Resonance Raman spectra are observed for hybrid nitrosylHbs (NO-Hb) reconstituted from normal and meso-deuterated hemes and also for penta- and hexacoordinated NO-heme complexes. Upon meso deuteration of both hemes of the α and β subunits [α (D)2 NOβ (D)2 NO], the Raman lines of stripped NO-Hb at 1636 (dp), 1584 (ap), and 1502 (p) cm-1 are shifted by -10, -20, and -7 cm-1, respectively, and those at 1306 (ap) and 1228 (dp) cm-1 disappear. The spectral changes caused by meso deuteration are in good agreement with those observed previously for octaethylporphyrinatonickel(II), for which the vibrational assignments of resonance Raman lines have been established. Accordingly, the 1636-, 1584-, 1502-, 1306-, and 1228- cm-1 lines of NO-Hb are assigned to ν10, ν19, ν3, ν21, and ν13, respectively Upon conversion from the R to the T structure, both ν19 and ν3 are shifted to higher frequencies by 4 cm-1 and ν10 is split into 2 lines at 1645 and 1637 cm-1. The 1645- cm-1 line remains unshifted after meso deuteration of the β heme [α (H)2 NOβ (D)2 NO], and, conversely, the 1637- cm-1 line remains unshifted after meso deuteration of the α heme [α (D)2 NOβ (H)2 NO]. On the basis of the Raman spectra of the model NO-heme complexes, the 1645- and 1637- cm-1 lines are assigned to the penta- and hexacoordinated NO-heme complexes.

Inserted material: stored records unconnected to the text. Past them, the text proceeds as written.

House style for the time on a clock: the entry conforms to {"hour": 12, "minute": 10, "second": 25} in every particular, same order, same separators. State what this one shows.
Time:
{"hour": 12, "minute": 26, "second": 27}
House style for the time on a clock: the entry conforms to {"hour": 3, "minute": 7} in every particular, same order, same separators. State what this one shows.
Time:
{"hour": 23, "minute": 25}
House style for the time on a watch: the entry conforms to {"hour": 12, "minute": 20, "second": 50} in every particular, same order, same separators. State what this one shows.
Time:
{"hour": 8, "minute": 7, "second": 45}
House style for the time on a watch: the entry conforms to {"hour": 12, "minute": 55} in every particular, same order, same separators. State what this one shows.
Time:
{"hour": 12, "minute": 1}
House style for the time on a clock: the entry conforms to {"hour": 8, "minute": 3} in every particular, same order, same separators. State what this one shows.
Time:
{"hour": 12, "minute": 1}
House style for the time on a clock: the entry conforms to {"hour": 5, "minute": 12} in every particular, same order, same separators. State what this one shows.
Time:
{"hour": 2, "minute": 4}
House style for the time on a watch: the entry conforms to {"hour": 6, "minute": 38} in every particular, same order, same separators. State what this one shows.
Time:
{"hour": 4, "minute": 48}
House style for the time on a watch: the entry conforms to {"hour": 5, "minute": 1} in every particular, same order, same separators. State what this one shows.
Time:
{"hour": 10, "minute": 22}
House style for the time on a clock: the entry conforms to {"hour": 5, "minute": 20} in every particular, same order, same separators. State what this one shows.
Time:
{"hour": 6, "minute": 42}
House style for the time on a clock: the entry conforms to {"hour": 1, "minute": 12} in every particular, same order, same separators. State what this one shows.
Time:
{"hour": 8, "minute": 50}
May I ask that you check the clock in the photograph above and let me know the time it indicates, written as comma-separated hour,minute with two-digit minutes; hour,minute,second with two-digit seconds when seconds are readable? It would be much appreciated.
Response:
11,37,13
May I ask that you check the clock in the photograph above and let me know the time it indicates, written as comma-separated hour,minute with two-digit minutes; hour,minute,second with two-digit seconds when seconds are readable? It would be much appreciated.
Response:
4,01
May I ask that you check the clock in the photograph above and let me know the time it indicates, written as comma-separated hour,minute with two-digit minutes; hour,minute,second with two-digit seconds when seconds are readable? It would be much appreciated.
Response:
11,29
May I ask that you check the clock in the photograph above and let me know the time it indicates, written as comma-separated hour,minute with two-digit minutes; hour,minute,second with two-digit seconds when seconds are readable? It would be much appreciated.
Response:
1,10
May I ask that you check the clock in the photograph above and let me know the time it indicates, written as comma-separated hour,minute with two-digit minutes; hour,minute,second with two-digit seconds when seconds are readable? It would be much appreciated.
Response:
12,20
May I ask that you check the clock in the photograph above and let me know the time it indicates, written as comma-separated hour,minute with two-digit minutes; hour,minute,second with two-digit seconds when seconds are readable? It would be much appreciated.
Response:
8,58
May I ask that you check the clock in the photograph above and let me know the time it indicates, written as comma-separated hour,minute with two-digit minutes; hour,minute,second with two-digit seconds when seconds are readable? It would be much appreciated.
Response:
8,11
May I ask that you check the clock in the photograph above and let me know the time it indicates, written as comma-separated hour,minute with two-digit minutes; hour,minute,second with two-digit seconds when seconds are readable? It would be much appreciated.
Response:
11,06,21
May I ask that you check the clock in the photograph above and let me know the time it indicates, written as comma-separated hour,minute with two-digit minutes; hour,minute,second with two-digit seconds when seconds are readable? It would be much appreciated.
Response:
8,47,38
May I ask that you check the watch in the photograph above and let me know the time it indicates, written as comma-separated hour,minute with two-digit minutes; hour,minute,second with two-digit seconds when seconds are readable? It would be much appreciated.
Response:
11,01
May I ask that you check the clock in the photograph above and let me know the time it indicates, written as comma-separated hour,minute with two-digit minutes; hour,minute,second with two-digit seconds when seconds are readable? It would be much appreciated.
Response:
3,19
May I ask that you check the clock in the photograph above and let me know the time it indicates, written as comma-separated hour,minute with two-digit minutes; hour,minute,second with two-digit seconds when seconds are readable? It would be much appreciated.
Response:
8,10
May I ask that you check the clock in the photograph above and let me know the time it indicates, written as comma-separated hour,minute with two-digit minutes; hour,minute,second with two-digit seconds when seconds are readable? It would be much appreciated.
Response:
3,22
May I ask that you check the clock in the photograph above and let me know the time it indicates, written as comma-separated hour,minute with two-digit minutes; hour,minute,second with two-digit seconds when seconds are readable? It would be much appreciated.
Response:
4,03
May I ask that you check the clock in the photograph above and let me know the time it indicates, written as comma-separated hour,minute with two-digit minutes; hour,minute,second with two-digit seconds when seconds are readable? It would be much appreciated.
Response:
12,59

Thus the Fe-Nε (His-F8) bond of the α subunit within NO-Hb is disrupted in the T structure, whereas the NO-heme of the β subunit adopts the hexacoordinated structures. The Raman spectra of the isolated α NO and β NO chains are appreciably different. The Raman lines of the isolated α NO chain at 1606 (p), 1587 (ap), and 1504 (p) cm-1 are shifted by -6, +5, and +4 cm-1 when it is incorporated into the T-structure tetramer. In contrast, none the Raman lines of the isolated β NO chain is shifted in the T-structure tetramer.